Study text —
>>

Sunday, May 24, 2009

RCL - Easter 7 B - 24 May 2009

Holy Cross Monastery, West Park, NY
Br. Randy Greve, OHC
RCL - Easter 7 B - Sunday 24 May 2009

Acts 1:15-17, 21-26
1 John 5:9-13
John 17:6-19


First I must note the liturgical oddity of this day. The calendar says today is the seventh Sunday of Easter, the season of Resurrection joy, but we celebrated the Ascension of the Lord last Thursday - the Christ of Easter is gone. And Pentecost is not for another week, so the Holy Spirit is technically not present in the fledging Church quite yet. During the Easter season we are invited into the great joy of the living Lord present with us. During Pentecost we are invited into the deepening of our understanding and faithfulness in being and living as the Church in the world in the power of the Holy Spirit. These ten days are neither - and both. The old is gone - Jesus in body is gone. But the new, the Spirit, has not yet blown through, it is not quite Pentecost yet. Where are we? Who are we? Who’s in charge? What is possible?

<<

Data shown —

>>

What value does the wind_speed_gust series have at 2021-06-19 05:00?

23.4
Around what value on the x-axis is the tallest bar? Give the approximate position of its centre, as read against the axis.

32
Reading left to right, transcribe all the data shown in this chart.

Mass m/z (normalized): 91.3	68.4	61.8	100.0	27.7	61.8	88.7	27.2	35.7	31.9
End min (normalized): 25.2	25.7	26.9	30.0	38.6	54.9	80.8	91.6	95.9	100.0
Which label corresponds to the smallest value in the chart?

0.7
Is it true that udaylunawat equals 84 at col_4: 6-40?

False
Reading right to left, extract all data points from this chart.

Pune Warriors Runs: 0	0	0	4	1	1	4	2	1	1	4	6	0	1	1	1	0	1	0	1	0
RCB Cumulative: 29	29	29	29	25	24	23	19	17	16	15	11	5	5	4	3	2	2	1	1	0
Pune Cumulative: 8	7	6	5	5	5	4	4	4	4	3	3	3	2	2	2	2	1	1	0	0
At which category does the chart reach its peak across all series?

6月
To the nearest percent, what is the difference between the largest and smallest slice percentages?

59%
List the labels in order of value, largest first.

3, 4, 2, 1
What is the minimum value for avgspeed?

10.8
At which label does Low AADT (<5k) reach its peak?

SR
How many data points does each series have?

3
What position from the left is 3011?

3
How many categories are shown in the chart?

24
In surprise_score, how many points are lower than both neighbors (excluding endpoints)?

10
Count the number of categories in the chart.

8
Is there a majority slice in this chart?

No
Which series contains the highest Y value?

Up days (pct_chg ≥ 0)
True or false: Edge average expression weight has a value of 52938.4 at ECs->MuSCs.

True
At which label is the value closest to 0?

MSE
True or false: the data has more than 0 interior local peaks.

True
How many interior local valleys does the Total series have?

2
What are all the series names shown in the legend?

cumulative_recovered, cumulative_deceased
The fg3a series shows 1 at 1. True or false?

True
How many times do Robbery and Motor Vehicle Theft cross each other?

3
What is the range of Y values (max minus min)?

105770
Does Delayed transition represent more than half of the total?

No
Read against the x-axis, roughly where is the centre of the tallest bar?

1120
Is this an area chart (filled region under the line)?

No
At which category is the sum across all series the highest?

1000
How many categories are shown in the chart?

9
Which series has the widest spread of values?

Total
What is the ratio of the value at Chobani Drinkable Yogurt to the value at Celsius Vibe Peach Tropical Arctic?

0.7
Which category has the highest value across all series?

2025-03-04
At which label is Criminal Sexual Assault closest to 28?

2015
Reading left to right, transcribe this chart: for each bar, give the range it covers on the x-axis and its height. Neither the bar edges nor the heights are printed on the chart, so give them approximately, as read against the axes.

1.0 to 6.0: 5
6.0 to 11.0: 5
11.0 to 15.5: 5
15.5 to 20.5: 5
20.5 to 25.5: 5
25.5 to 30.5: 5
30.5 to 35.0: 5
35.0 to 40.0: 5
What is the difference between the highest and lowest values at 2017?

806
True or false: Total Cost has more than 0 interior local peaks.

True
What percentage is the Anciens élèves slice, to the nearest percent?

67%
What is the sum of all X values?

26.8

<<

Quote the sermon from "First I must" to "What is possible?". The listing is separate material with no connection to the sermon.

First I must note the liturgical oddity of this day. The calendar says today is the seventh Sunday of Easter, the season of Resurrection joy, but we celebrated the Ascension of the Lord last Thursday - the Christ of Easter is gone. And Pentecost is not for another week, so the Holy Spirit is technically not present in the fledging Church quite yet. During the Easter season we are invited into the great joy of the living Lord present with us. During Pentecost we are invited into the deepening of our understanding and faithfulness in being and living as the Church in the world in the power of the Holy Spirit. These ten days are neither - and both. The old is gone - Jesus in body is gone. But the new, the Spirit, has not yet blown through, it is not quite Pentecost yet. Where are we? Who are we? Who’s in charge? What is possible?